::: Available data
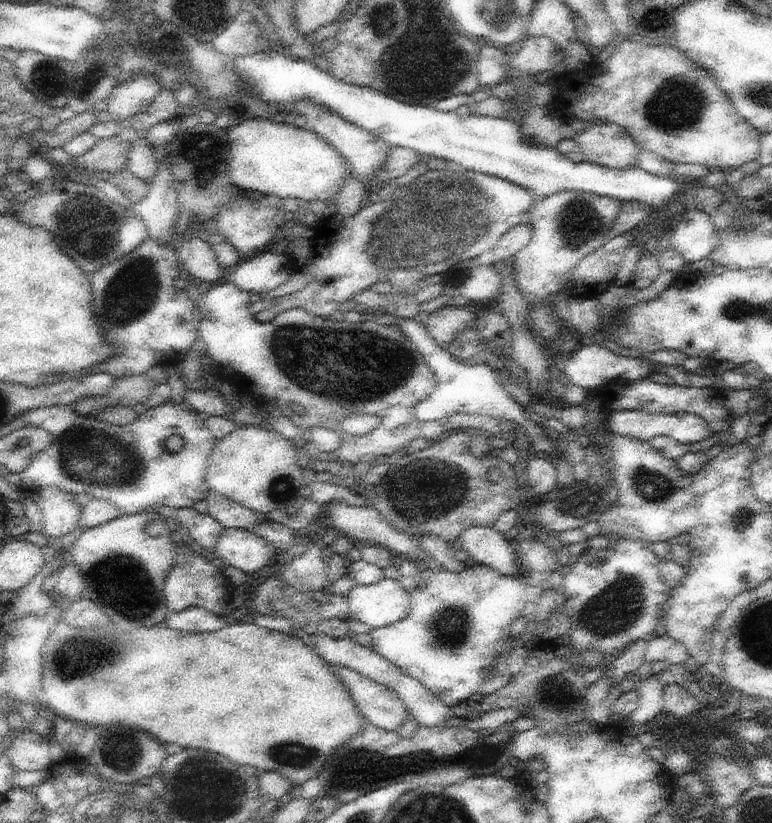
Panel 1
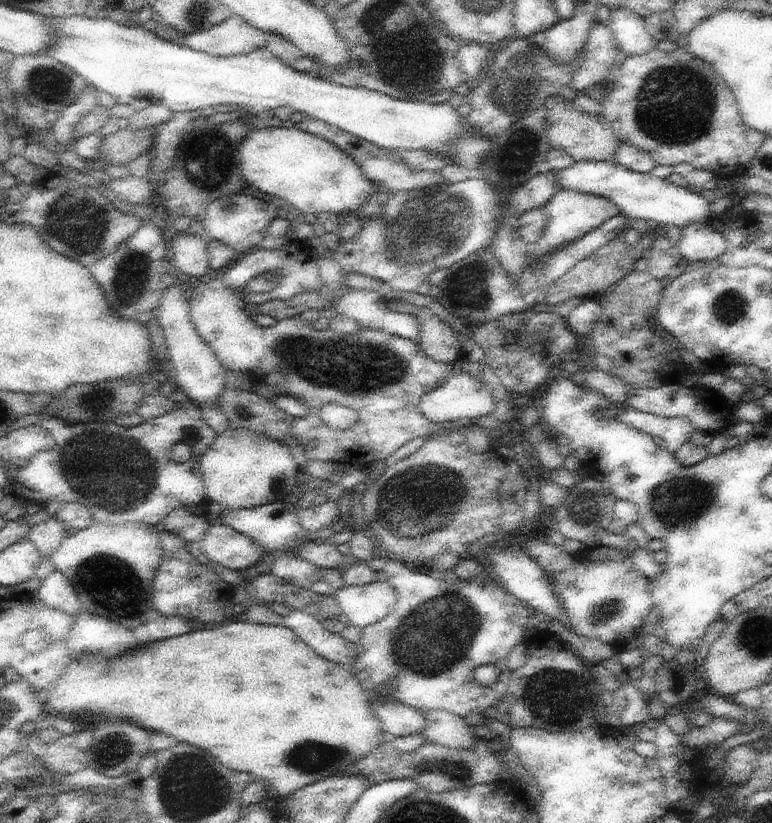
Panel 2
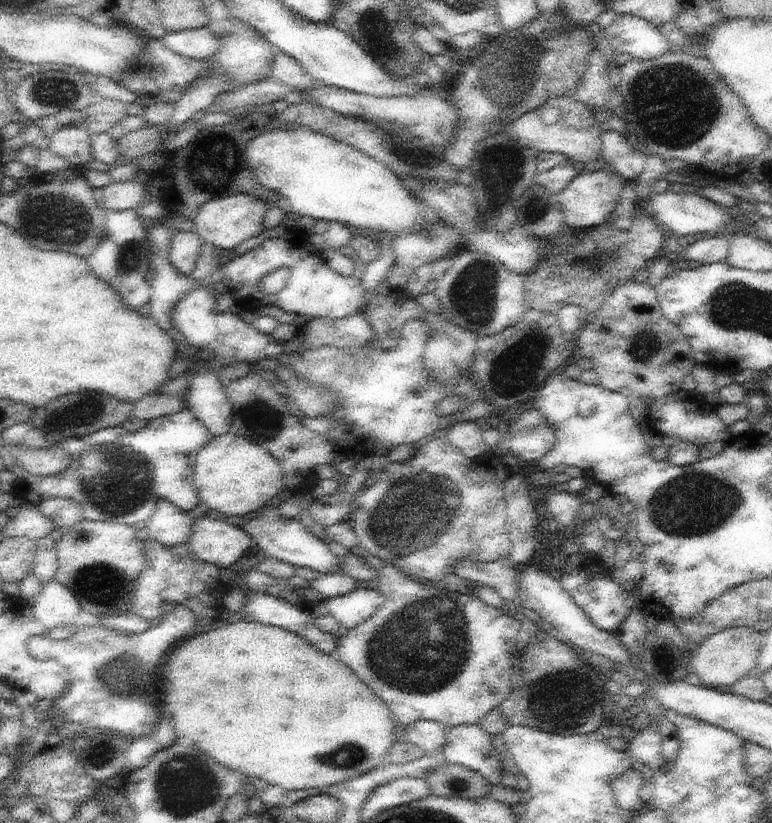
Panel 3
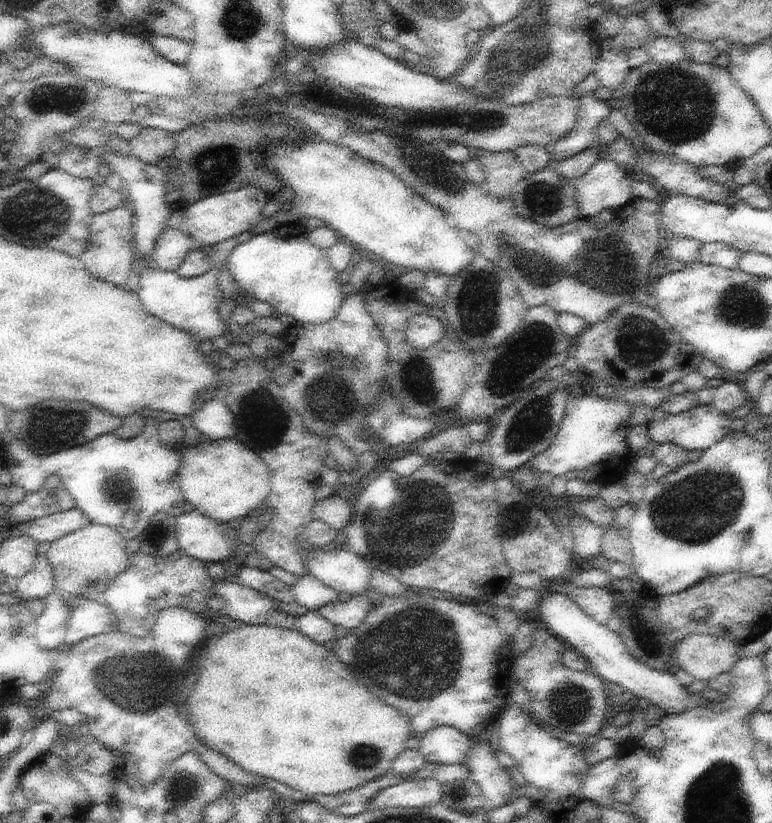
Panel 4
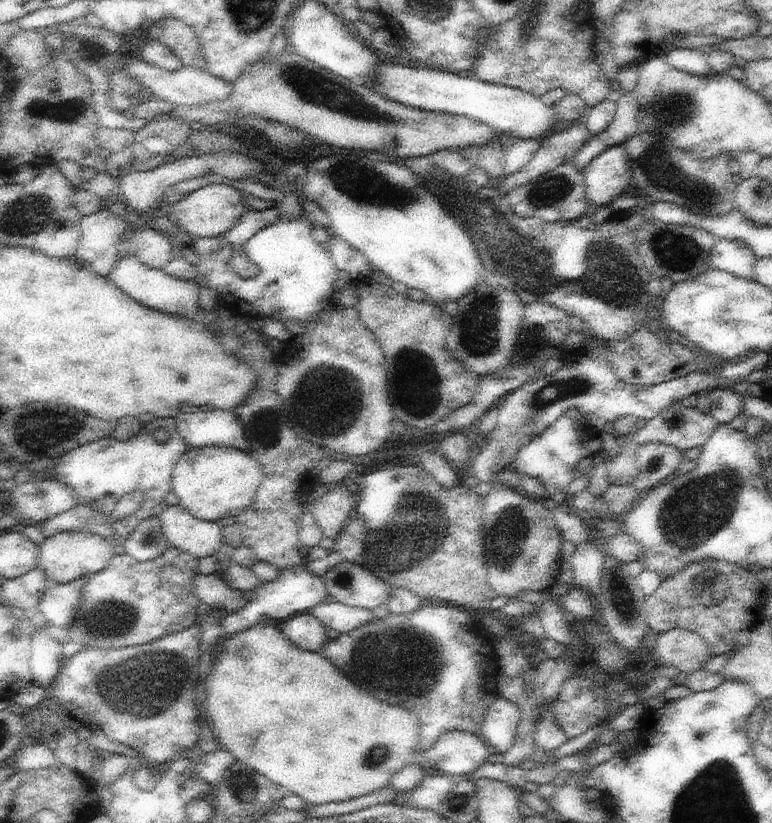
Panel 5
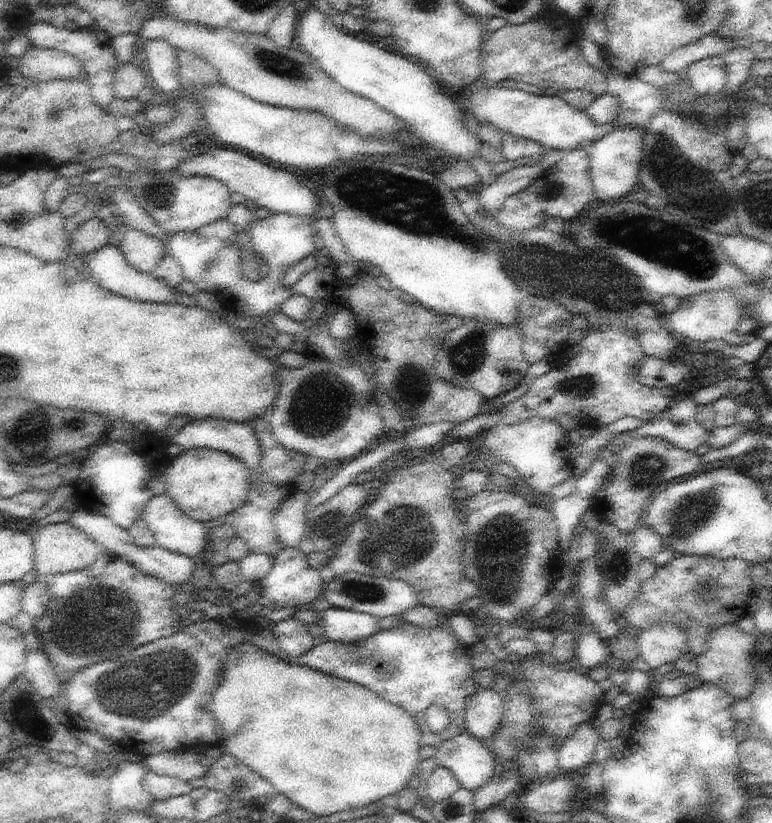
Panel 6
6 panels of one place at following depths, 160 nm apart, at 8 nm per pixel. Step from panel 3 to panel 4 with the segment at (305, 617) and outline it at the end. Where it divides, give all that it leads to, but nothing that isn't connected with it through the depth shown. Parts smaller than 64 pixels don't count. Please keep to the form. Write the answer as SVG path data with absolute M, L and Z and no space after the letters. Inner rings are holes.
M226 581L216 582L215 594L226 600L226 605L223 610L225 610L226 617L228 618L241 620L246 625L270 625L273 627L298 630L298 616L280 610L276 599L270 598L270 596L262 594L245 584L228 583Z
::::::
## To do
Excluding the pictures, transcribe each entry above word for word.

## Exercise answer
Panel 1
Panel 2
Panel 3
Panel 4
Panel 5
Panel 6
6 panels of one place at following depths, 160 nm apart, at 8 nm per pixel. Step from panel 3 to panel 4 with the segment at (305, 617) and outline it at the end. Where it divides, give all that it leads to, but nothing that isn't connected with it through the depth shown. Parts smaller than 64 pixels don't count. Please keep to the form. Write the answer as SVG path data with absolute M, L and Z and no space after the letters. Inner rings are holes.
M226 581L216 582L215 594L226 600L226 605L223 610L225 610L226 617L228 618L241 620L246 625L270 625L273 627L298 630L298 616L280 610L276 599L270 598L270 596L262 594L245 584L228 583Z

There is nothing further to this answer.